- **GIVEN PASSAGE**:

════════════════

Hello Friends,
Let me apologize for taking so long to get back with you! Since I last wrote, a bunch of things have taken place. First of all, my body decided to grow another lump. But this time it was on the right breast, and let me tell you, either I was ignorant to the pain with mastectomy #1 or I'm just a big baby!
I rolled out of surgery with a smooth flat scar and glaring white bandages. Thankfully, I was too numb to feel the two drain bulbs attached to my side working overtime to lesson the swelling. But after the anesthesia wore off, I begged for pain relief.
Since I was diagnosed early, (Stage 1) no chemo was needed. Great news, because I was not looking forward to losing my few hair sprigs, although the total body skin exfoliation would have been a plus. And, I could stand for a new fresh shade of skin. No painful tummy surges and burnt cells. But I did have muscle pain! It made me walk the floor, bought headaches, and pushed chemo brain overload. I couldn't remember half of what I needed to do, or where I was yesterday. I hurt in long forgotten places, and my mouth felt like I swallowed a sandy beach! I tell you.... If I wasn't allergic to morphine, they'd have to tape my hands to the pump!

════════════════

- **PARTS OF THE EXERCISE**:
1. Using the mastectomy letter, decide whether each statement agrees with it: (a) the writer needed chemotherapy after the surgery; (b) the new lump appeared on the right breast; (c) the writer is allergic to morphine. Answer yes or no for each, quoting the deciding words.
2. According to the mastectomy letter, how many drain bulbs were attached to the writer's side?
3. Carry on the mastectomy letter from the point where it stops.
The entries that come after the mastectomy letter are not required for any of the work here.

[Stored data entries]
════════════════

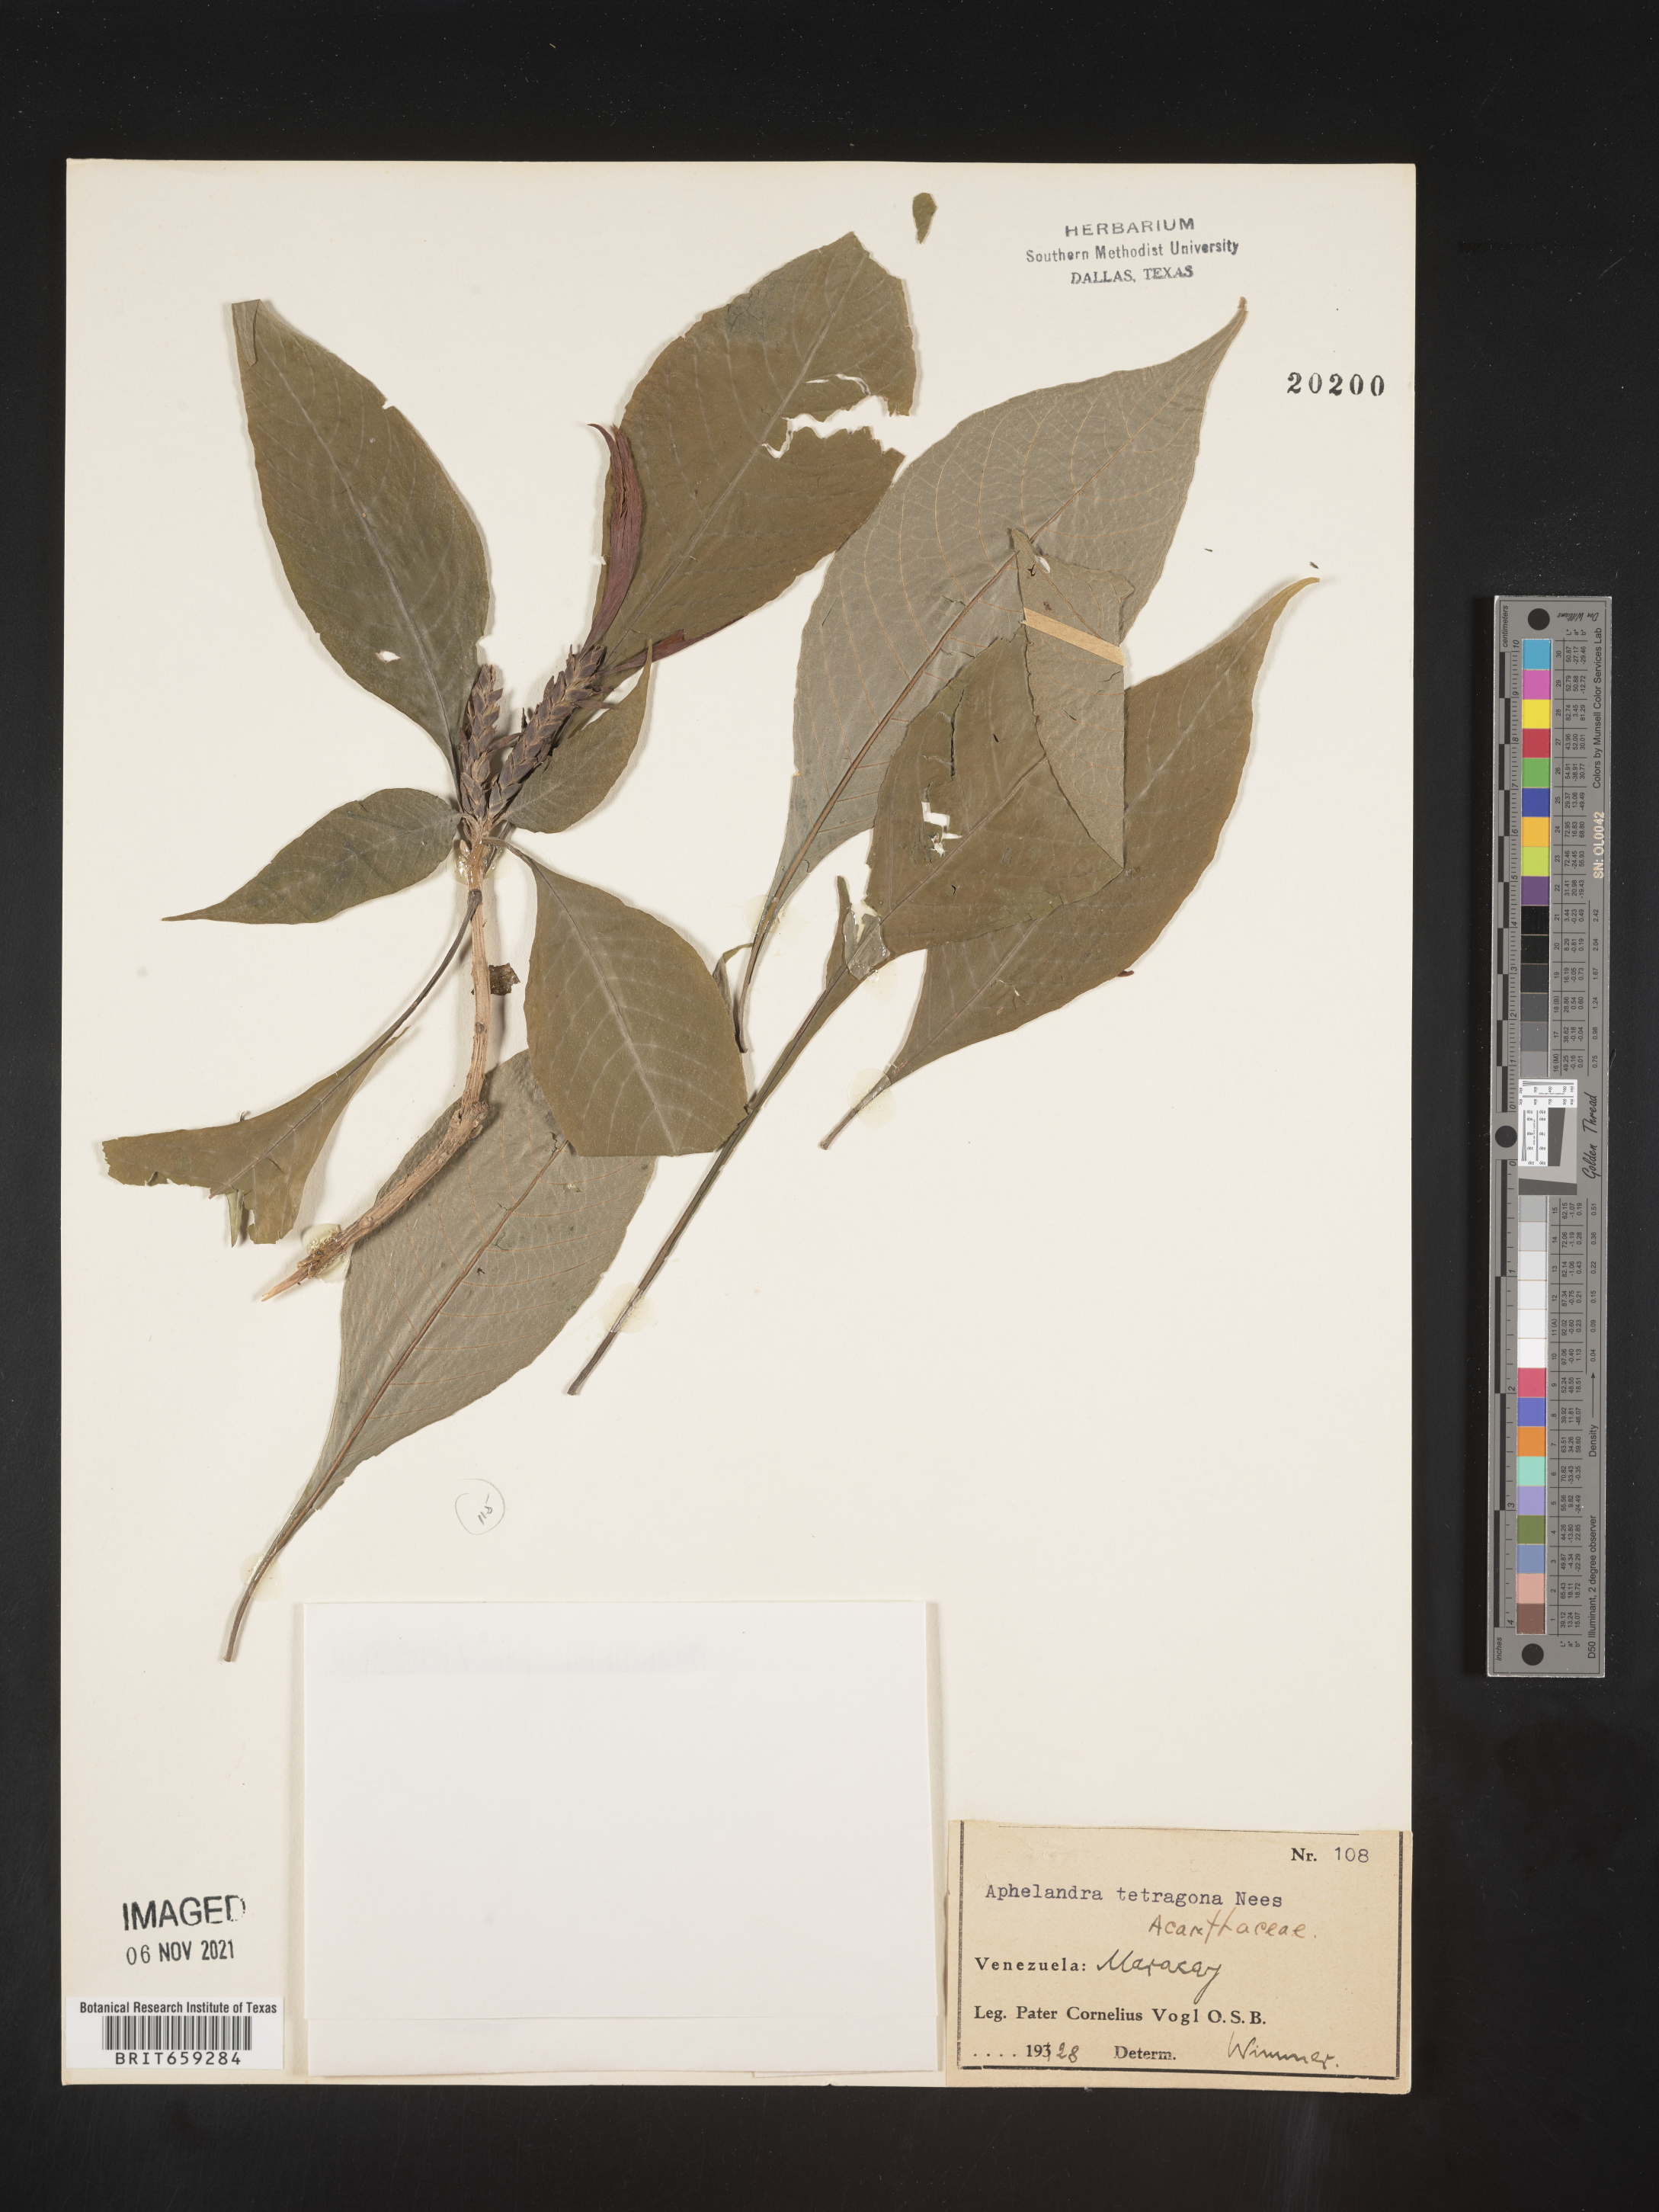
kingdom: Plantae
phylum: Tracheophyta
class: Magnoliopsida
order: Lamiales
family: Acanthaceae
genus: Aphelandra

════════════════

- **LIST OF ANSWERS**:
1.
(a) No: "Since I was diagnosed early, (Stage 1) no chemo was needed."
(b) Yes: "But this time it was on the right breast"
(c) Yes: "If I wasn't allergic to morphine, they'd have to tape my hands to the pump!"

2. Two drain bulbs were attached to the writer's side.

3.
Anyway, the treatment now consists of nasty tasting pain pills, antibiotics, and lots of blood work, reconstruction surgery and adjusting of my diet. You know, that's not easy to do. Two of three times an hour I can be found in the refrigerator, head deep in the painful reality that I can't eat 90% of what's in there. Sometimes I'm casing the kitchen cabinets wondering why all the food labels are telling me 'hell no'.
But I think I've made some progress. No more packaged process meat, like bologna. And fast food chicken is gone totally. I have changed my lettuce to romaine, cause it has more nutritional value. I eat more fish now, although an occasional McD Fish sandwich makes it pass my mental security block. Beef is at minimum, I just try to make it a week without it. I take lots of vitamins, careful not to mix them with my medications. I think I'm on track, but its too early to tell. I think I still look like puff wheat.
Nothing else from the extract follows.